(Dataset entries)

*** Block opens ***

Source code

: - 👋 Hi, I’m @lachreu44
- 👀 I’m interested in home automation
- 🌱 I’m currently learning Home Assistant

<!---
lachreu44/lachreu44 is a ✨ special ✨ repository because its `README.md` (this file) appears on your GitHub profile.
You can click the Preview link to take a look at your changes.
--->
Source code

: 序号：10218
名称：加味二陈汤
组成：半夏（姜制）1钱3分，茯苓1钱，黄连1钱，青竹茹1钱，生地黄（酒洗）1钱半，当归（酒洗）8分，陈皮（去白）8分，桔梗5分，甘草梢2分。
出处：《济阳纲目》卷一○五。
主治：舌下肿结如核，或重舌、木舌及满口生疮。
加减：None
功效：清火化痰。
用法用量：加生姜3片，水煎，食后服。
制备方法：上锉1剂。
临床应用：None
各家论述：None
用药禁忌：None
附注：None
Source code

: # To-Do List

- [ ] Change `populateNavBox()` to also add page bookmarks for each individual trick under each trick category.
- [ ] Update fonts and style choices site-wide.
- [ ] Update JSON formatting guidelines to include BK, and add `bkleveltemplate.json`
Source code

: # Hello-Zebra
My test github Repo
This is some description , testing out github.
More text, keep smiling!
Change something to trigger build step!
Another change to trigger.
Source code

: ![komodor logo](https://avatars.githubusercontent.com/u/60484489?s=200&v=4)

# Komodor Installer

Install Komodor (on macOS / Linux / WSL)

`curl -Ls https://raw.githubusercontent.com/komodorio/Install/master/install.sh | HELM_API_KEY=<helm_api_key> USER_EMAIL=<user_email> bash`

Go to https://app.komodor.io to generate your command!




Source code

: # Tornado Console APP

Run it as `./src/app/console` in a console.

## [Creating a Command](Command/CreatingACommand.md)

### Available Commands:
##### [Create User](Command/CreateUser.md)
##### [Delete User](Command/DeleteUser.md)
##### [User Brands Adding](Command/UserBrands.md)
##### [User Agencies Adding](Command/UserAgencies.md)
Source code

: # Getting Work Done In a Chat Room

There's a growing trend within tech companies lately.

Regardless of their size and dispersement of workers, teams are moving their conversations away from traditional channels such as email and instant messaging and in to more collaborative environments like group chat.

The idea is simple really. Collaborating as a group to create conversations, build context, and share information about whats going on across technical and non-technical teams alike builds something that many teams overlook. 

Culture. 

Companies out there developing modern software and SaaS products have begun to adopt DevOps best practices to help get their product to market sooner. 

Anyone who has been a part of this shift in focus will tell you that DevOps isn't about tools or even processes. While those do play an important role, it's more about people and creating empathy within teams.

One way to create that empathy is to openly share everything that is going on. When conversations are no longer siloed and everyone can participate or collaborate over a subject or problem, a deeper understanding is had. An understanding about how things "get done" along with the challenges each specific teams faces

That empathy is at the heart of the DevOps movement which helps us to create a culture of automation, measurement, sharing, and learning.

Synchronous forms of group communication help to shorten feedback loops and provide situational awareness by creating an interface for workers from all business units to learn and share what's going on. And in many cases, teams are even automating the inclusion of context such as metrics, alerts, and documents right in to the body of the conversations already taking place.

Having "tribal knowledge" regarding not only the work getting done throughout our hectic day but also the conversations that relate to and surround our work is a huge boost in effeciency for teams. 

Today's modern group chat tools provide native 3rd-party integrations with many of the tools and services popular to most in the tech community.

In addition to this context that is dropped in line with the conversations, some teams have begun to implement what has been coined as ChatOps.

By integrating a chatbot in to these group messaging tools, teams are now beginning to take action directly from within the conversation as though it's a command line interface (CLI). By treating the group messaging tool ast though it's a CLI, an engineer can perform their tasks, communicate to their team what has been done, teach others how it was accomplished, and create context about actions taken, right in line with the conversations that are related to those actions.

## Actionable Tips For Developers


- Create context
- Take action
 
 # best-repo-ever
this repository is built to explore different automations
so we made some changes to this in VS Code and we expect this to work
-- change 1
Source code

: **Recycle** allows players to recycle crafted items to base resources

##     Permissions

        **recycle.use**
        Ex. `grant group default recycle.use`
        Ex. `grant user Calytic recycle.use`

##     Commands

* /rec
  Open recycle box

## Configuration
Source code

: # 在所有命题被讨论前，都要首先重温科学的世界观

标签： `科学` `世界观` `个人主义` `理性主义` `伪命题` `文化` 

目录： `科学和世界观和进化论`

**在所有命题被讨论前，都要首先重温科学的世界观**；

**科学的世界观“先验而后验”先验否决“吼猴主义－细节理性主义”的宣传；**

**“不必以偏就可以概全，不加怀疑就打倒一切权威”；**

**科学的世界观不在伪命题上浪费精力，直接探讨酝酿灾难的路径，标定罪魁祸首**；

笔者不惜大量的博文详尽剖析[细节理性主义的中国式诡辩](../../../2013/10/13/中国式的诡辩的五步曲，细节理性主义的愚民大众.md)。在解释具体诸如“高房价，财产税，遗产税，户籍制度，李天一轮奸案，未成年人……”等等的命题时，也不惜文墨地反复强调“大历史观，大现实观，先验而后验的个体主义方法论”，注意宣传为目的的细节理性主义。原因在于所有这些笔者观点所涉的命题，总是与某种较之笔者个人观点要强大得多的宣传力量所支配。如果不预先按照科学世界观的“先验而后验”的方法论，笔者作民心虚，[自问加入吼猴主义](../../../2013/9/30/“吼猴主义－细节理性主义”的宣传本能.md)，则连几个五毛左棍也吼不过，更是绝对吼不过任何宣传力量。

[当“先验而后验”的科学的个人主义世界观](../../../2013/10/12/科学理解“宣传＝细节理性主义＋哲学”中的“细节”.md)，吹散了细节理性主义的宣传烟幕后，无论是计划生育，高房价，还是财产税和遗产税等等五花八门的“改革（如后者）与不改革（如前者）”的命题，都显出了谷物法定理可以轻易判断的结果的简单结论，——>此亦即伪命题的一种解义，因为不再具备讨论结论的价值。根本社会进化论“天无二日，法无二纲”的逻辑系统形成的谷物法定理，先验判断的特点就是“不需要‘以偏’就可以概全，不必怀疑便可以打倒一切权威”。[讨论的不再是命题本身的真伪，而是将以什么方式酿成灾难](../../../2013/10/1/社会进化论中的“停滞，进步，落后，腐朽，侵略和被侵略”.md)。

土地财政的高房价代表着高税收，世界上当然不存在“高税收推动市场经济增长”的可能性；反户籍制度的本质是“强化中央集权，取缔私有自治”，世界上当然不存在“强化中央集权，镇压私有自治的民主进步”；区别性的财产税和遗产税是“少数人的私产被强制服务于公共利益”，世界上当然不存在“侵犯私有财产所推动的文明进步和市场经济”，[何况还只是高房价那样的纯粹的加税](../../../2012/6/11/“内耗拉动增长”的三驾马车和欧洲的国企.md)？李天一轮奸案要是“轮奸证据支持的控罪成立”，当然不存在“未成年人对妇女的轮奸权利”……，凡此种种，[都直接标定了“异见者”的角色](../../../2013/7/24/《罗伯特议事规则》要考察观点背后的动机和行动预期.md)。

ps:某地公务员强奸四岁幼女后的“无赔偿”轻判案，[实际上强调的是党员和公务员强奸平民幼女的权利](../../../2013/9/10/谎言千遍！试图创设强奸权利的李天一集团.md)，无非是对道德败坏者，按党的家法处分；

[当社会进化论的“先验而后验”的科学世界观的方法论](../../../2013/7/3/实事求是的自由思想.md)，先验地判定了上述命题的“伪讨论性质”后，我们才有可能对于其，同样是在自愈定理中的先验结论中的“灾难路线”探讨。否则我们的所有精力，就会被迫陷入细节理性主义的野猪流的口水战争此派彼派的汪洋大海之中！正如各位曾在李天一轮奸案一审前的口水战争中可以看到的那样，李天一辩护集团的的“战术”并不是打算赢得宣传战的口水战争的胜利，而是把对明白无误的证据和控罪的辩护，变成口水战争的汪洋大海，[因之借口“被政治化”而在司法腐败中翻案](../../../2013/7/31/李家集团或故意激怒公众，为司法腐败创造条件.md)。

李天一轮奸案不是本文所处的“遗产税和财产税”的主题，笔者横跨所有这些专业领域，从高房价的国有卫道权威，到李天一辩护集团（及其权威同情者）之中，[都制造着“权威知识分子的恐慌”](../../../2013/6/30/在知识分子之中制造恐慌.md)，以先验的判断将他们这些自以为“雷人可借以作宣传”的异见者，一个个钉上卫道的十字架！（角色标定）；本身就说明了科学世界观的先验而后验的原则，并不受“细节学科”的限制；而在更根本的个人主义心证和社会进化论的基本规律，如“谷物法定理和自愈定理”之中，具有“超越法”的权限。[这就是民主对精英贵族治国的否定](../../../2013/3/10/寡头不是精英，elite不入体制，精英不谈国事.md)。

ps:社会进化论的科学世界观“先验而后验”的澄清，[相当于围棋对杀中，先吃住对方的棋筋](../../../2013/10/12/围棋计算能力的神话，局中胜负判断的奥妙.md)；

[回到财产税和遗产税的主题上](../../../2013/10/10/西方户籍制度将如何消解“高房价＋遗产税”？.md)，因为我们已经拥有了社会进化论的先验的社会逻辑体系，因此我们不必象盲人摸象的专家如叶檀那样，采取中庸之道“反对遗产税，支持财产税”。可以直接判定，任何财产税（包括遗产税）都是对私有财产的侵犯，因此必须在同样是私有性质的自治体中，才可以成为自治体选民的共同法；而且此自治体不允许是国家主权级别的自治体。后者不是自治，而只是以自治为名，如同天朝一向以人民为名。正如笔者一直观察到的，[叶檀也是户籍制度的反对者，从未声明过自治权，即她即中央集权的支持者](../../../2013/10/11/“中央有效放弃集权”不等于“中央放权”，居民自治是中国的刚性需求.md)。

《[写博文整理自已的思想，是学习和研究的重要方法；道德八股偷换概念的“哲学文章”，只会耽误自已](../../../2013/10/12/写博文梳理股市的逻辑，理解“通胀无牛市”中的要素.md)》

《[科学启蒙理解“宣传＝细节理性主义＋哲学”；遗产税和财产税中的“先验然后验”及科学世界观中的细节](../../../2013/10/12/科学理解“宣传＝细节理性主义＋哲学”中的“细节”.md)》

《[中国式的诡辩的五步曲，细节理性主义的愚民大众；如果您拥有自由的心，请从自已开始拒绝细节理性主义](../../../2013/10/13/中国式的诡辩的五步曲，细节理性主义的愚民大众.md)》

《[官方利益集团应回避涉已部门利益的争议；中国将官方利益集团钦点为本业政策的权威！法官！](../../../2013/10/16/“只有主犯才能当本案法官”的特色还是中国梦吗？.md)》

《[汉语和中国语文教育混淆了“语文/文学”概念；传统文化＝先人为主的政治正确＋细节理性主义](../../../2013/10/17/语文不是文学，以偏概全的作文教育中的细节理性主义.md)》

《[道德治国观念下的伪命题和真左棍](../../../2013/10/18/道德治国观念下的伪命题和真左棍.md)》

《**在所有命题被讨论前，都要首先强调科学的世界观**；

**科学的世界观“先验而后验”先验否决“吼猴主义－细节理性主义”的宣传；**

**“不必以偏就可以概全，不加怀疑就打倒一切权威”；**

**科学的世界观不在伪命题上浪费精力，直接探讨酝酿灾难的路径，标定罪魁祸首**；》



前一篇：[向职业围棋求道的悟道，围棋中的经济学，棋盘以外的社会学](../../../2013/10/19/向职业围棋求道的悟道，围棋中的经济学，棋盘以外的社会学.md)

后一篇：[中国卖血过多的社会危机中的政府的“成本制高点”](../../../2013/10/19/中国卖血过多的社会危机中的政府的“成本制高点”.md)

*** Block closes ***

Rewrite the lines from the start of the material through the line containing "- 🌱 I’m currently learning Home Assistant", inclusive, replacing "home automation" with "smart home devices" and keeping everything else the same.

Written answer:
Source code

: - 👋 Hi, I’m @lachreu44
- 👀 I’m interested in smart home devices
- 🌱 I’m currently learning Home Assistant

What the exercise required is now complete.